Нужно было сообразить, что пространство гобелена отличается от пространства картины. Все нужно было переосмыслить, рассчитывая, что каждая точка цвета — гобеленовый узелок. Когда художник рисует красками — он мазнул кистями, что-то получилось, и он не ответствен за каждый поворот кисти, за каждое пятно. А в гобелене вы работаете с деталями. И нужно уметь, прорабатывая мельчайшие части изображения, не потерять при этом ощущение целого, где должна быть и глубина, и соотношение объемов, и гармония теплых и холодных оттенков. И в то же время пространство гобелена должно быть декоративным.

Наши гобелены производятся на жаккардовых ткацких станках. Мы их можем повторять для заказчиков. В начале века была такая идея — сделать промышленную вещь так, чтобы она могла конкурировать по красоте и выразительности с произведениями ручного производства. В истории искусств такие примеры уже были. Ведь японские гравюры тоже тиражное искусство. Их можно напечатать на станке в каком-то количестве. Скульптуры Огюста Родена тоже произведения, которые могут быть отлиты по форме в нескольких экземплярах. Но они, несмотря на возможность их повторить, обладают всеми качествами, присущими произведениям, созданным вручную в единичном экземпляре, и в то же время могут быть доступными большему количеству людей. Еще Ван Гог мечтал, чтобы у каждого человека висело дома настоящее произведение искусства. И это стало возможным с появлением промышленных технологий, которыми управляет художник. На выставках наши жаккардовые гобелены нравятся всегда больше, чем наши же гобелены ручного производства. Мы научились так управлять этой технологией, что выходит вещь, которая прекрасно конкурирует с произведениями ручной работы.

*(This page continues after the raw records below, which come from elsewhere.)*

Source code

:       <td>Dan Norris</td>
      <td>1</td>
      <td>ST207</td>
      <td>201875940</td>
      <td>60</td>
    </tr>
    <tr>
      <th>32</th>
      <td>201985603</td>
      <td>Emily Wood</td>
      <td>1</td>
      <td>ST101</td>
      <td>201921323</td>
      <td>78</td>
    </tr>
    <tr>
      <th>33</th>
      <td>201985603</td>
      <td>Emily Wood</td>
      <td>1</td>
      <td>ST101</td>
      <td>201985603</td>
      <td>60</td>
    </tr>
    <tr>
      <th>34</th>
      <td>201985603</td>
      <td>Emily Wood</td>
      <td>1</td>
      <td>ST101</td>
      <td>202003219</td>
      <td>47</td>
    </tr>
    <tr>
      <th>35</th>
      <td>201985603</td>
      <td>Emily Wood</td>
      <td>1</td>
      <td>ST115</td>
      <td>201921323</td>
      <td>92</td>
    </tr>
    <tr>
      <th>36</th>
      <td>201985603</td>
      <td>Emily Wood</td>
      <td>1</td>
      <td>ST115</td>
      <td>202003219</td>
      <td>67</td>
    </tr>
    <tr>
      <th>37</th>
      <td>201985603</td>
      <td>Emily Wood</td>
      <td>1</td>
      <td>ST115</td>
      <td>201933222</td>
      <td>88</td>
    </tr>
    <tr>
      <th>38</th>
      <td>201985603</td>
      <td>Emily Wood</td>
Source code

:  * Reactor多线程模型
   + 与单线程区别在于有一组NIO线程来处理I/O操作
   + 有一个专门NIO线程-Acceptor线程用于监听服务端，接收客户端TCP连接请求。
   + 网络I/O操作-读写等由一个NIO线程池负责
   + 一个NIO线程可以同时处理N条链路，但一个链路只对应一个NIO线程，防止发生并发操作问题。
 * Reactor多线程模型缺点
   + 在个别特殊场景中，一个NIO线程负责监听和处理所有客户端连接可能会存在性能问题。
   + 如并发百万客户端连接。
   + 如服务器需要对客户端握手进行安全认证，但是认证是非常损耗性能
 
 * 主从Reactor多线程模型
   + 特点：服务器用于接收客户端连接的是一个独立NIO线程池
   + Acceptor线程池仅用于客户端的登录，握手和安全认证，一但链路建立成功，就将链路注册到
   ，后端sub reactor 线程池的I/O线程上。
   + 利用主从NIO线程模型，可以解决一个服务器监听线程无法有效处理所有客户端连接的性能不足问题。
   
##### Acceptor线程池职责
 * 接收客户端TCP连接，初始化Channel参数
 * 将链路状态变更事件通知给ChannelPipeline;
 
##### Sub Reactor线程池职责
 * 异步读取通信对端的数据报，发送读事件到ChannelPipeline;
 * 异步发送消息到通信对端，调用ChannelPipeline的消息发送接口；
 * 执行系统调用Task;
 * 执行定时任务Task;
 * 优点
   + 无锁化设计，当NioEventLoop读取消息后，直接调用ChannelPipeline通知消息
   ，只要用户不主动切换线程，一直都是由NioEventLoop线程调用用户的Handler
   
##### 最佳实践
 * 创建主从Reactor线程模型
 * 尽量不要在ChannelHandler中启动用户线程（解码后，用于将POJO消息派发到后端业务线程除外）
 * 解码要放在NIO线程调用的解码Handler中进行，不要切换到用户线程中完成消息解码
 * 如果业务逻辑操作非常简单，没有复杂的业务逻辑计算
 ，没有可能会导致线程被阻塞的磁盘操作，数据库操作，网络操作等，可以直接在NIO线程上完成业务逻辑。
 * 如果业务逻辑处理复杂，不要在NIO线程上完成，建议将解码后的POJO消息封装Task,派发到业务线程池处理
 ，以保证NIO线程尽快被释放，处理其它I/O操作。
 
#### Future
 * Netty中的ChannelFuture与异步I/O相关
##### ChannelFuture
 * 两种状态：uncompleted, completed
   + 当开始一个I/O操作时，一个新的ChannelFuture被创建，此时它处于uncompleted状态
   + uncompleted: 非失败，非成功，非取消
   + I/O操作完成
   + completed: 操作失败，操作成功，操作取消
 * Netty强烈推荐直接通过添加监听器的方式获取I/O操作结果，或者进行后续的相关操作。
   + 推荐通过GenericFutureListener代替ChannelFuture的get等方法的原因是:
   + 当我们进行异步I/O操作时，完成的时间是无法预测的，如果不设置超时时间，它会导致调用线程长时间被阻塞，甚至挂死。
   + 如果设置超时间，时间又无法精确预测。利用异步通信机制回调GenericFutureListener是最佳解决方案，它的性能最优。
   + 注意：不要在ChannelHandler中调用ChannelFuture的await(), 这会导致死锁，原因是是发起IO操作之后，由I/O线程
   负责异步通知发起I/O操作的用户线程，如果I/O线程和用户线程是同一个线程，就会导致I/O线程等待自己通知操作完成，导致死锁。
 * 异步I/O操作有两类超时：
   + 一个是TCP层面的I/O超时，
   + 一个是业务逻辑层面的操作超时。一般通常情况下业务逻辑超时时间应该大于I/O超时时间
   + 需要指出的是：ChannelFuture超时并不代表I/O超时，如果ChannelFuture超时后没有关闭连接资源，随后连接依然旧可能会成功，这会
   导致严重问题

Несмотря на то что наши гобелены продаются при поддержке дизайн-студии Property Lab + Art в галерее Roommate на Патриарших прудах, мы продолжаем жить в Севастополе. Сложно уехать даже ненадолго из этого красивого города. Севастополь после войны восстанавливался так же, как Москва и Петербург — был отдельный проект восстановления единого центра города. В Москве, кстати, много чего не сохранилось: районы перестраиваются, туда вставляют какие-то большие дома. А в Севастополе весь центр сохранился. Это лучшее место для жизни. Тем более что при современном развитии транспорта сегодня ты можешь быть в Севастополе, а завтра, если необходимо, садишься на поезд, и ты уже в Москве.

Многие не очень понимают, почему мы вернулись в Крым. Тут можно вспомнить Федерико Феллини. Воспоминания о маленьком итальянском городе, где он родился — основа всего его творчества. Это самое естественное, из чего может вырасти художник. Нам хотелось сделать что-то для Севастополя. И в то же время для русского искусства. Наши гобелены — это безусловно именно русский бренд.